[Date Prev][Date Next][Thread Prev][Thread Next][Date Index][Thread Index]
RE: (TV) Tomas Transtromer (was: Tomas Transtrvmer)
The following poem is by Tomas Transtromer. See if you all don't
think it could be a Verlaine song lyric:
Morning Birds
-------------
I wake my car.
It's windshield is covered by pollen.
I put on my sunglasses
and the song of the birds darkens.
While another man buys a newspaper
in the railroad station
near a large goods wagon
which is entirely red with rust
and stands flickering in the sun.
No emptiness anywhere here.
Straight across the spring warmth a cold corridor
where someone comes hurrying
to say that they are slandering him
all the way up to the Director.
Through a backdoor in the landscape
comes the magpie
black and white, Hel's bird
And the blackbird moving crisscross
until everything becomes a charcoal drawing,
except for the white sheets on the clothesline:
a Palestrina choir.
No emptiness anywhere here.
-- Tomas Transtromer, translated by Gunnar Harding
and Frederic Will
OK, here are the points of similarity:
* Both use a lot of images, many of them unexpected
* Both often write in the first person
* Both juxtapose images from nature with urban images
and social vignette ("slandering him all the way
up to the Director").
* Both use surrealist elements (not so much in the quoted
poem, but in others)
Differences:
* Verlaine uses more verbal wit (at least than survives
translation from Transtromer's Swedish).
* Verlaine uses rhyme (no idea if Transtromer in the original
does, or Swedish poetry in general, uses rhyme, but the
translations I saw do not).
* Verlaine has to be concerned about song structure: e.g.
verse chorus verse chorus.
* Poetry in translation always has a second-hand quality
to it, with verbal and metrical effects absent or muted.
It does look to me like Transtromer in translation could be a real
influence on Verlaine's style. So many thanks to Leif Joley for
bringing him up and to Jim Kaufman for supplying these details!
I wonder how much is lost by these English translations? None of
the ones I saw used any kind of formalism of any kind (meter, rhyme,
stanza form). The quoted poem is the only one that had a sort of
refrain. Wonder if this "free verse" approach is Transtromer or
translator?
Being influence by poetry in translation does have its dangers, like
flat language or forced diction (hey, I won't give Verlaine a
reason to say "you complain of my diction").
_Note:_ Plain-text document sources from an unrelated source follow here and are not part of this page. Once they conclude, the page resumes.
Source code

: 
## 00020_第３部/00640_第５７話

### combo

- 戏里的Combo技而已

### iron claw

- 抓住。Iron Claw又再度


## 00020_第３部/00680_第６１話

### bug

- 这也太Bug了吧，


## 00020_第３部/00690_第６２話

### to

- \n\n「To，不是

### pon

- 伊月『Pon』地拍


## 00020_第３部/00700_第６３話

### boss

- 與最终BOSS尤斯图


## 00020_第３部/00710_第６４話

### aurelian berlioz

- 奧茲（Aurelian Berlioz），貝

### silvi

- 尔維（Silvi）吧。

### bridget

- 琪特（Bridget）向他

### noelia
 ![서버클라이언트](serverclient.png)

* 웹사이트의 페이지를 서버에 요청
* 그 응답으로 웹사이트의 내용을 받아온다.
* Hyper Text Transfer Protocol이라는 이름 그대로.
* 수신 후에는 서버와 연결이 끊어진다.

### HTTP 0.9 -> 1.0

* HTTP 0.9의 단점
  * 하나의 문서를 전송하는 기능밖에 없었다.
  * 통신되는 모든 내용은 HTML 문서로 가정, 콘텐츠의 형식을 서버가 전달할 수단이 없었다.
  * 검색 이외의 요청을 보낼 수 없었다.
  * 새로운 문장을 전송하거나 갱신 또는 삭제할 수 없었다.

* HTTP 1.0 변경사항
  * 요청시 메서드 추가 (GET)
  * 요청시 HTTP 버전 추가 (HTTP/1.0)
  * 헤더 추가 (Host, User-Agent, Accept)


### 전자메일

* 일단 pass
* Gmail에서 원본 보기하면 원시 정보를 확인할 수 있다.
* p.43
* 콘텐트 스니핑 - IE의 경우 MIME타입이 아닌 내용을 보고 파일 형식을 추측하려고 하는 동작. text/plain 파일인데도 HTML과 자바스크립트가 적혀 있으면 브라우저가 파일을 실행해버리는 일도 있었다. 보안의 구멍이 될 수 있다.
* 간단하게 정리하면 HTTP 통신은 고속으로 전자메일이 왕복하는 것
This analysis is based on reading only about a dozen poems by
Transtromer in a non-scholarly translation, so please take it with
a grain of salt.
Mark
"Jim Kauffman" <jkauff@earthlink.net> wrote:
>
> I have a couple of Transtromer's books of poetry. My favorite is Truth
> Barriers, 1980, translated by Robert Bly. There's also a Selected Poems that
> covers seven volumes of his work.
>
> It's not a great comparison, but I'd say he's a bit Gary Snyder, a bit
> Galway Kinnell, and a bit Theodore Roetke. Good stuff.
>
> Like Tom says, his work has held up well over the years.